Most of the studies were based on DL models, and others applied ML with SVM algorithms. Additionally, various training, validation and testing techniques were used in the various investigations, namely a different AI algorithm, a different number of training/validation/testing images or videoclips, and a different proportion of images or videoclips for training, validation and testing. On the other hand, a recent meta-analysis concluded that AI could detect and characterise colorectal polyps despite the use of different AI algorithms and imaging techniques.[71] Importantly, only two studies included in this meta-analysis clarified whether a CADe or a CADx was used.[25,31] Accordingly, efforts should be put in place in future studies for a more rigorous distinction between detection and diagnosis/characterisation of lesions to overcome this limitation. Of note, one third of the studies included in the qualitative synthesis could not be included in the meta-analysis because of non-poolable or non-extractable data. As it has already been reported,[64] this represents a major limitation of the literature regarding AI in upper GI diseases. Finally, AI itself has inherent limitations. A high volume of training data is needed to refine the performance of the algorithm. In addition, the high computational power of AI carries the risk of overfitting, in which the model is too tightly fitted to the training data and does not generalise towards new data.[72] Furthermore, AI has a black-box nature, and its decision process is obscure. Therefore, reliance on AI tools should never replace clinical judgement and should be considered of support only.

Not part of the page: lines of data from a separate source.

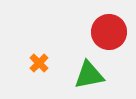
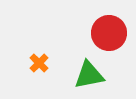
red circle: moved 1 px down
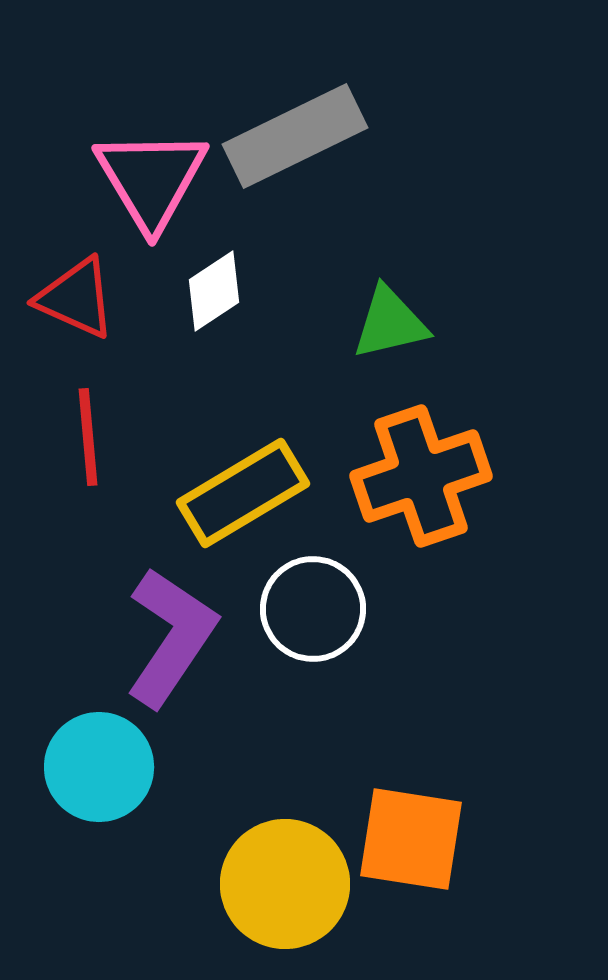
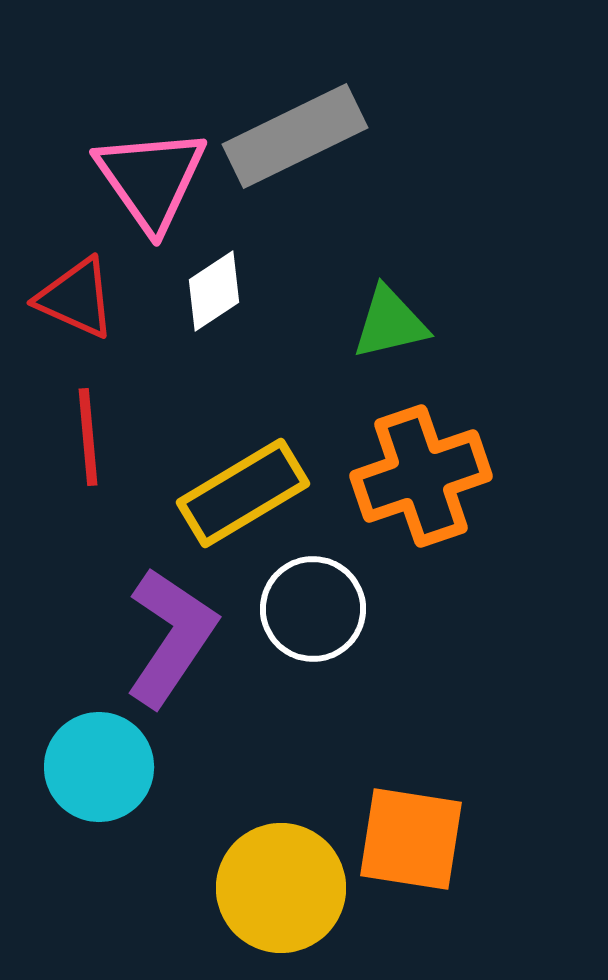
pink triangle: rotated 4 degrees counterclockwise
yellow circle: moved 4 px left, 4 px down
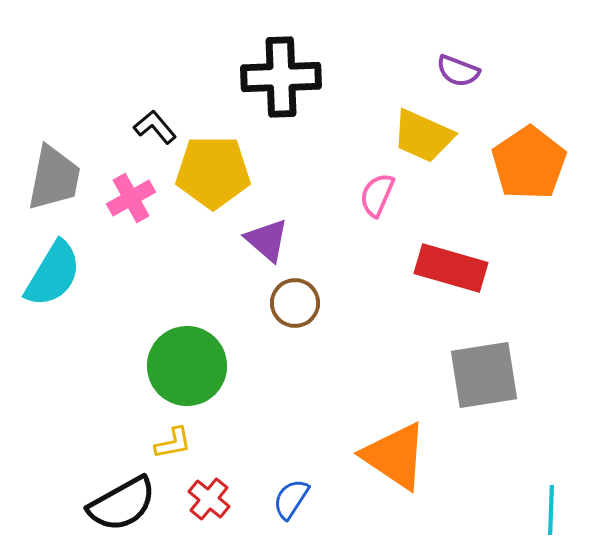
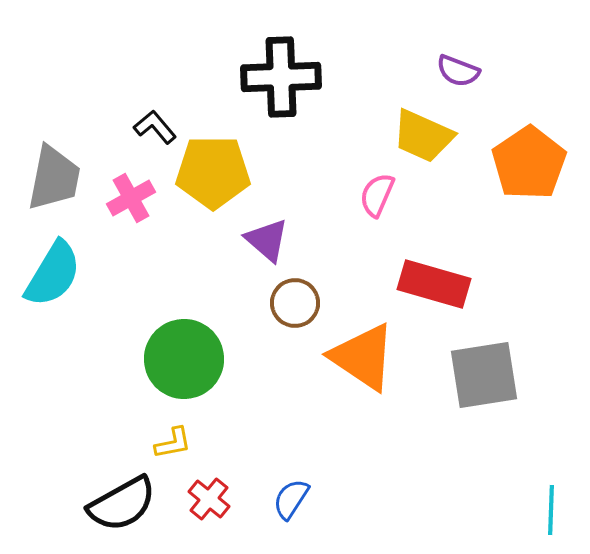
red rectangle: moved 17 px left, 16 px down
green circle: moved 3 px left, 7 px up
orange triangle: moved 32 px left, 99 px up
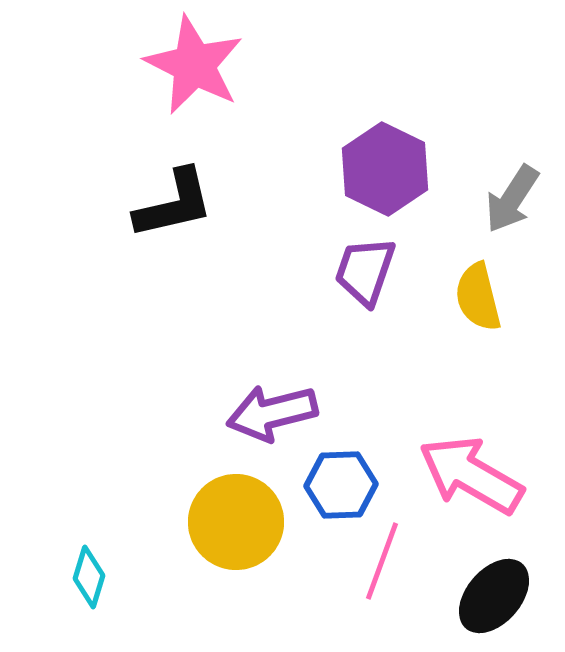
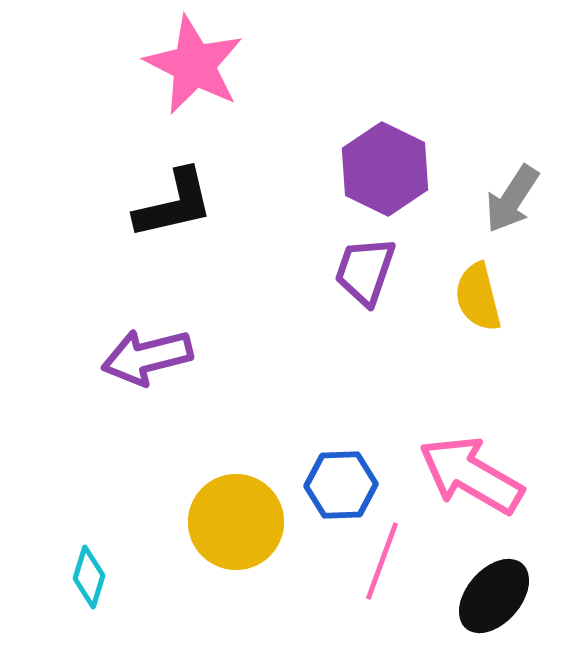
purple arrow: moved 125 px left, 56 px up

Despite the application of AI in the diagnosis of ODs is relatively recent, our results demonstrated high accuracy of the examined CAD tools for the evaluation of ODs. However, several limitations still hamper a capillary diffusion of CAD tools in the diagnosis of upper GI disorders, and further prospective and real-time studies are needed to fully understand what impact will AI have in the practice of gastroenterologists. Our investigation yielded several gaps in the studies that investigated AI in the diagnosis of ODs, which will need to be addressed and filled when designing future studies.